= Jacob Zorzi =

Jacob Zorzi (also Giacomo Giorgi) was the Marquess of Bodonitsa from 1388 to 1410. He was the last considered true ruler of the Frankish state of Bodonitsa (now known as Mendenitsa).

Jacob was the eldest son of Francis Zorzi of Venice and Euphrosyne of the Cyclades. He succeeded to the throne under his mother's regency after his father's death circa 1388. Before his death, Francis had ceased to pay annual tribute to the Duchy of Athens, though he remained a peer of the Principality of Achaea. In 1393–1394, the Ottoman sultan Bayezid I invaded northern Greece and conquered the County of Salona, a Crusader state established during the Fourth Crusade. Lamia and Neopatria were captured and Pharsala and Domokos were abandoned by the Serbs, whose leader was Jacob's brother-in-law. Bodonitsa was spared and was consequently required to pay tribute to the sultan. In 1403, 1408, and 1409, he was party to the treaties between Venice and the Ottoman prince Süleyman Çelebi and in the first of these succeeded in ridding himself of his obligations of payment of tribute. By a treaty of 1405 between Venice and Antonio I Acciaioli of Athens, he was included to secure his southern border and relieve him of worry there.

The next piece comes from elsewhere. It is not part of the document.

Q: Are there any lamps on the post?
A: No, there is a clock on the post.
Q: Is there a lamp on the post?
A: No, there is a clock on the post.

He moved many citizens and with livestock to Karystos, the Euboean stronghold of his brother Nicholas, in an attempt to protect them from Turkish assaults, but he was content enough himself to remain in Bodonitsa and bid for Tenos and Mykonos, two islands which Venice was auctioning off in 1406. His bid failed.

Süleyman Çelebi died in 1410 and his successor, Musa Çelebi, renewed the war on Bodonitsa almost instantly. In early spring, Bodonitsa was besieged, Jacob resisted the attack. Nevertheless, he was killed by traitors while defending Thermopylae. His sons, including his eldest and successor, Nicholas II, continued to hold the castle until Venice could send relief, but the relief was too late in coming and the citadel fell and Nicholas was captured.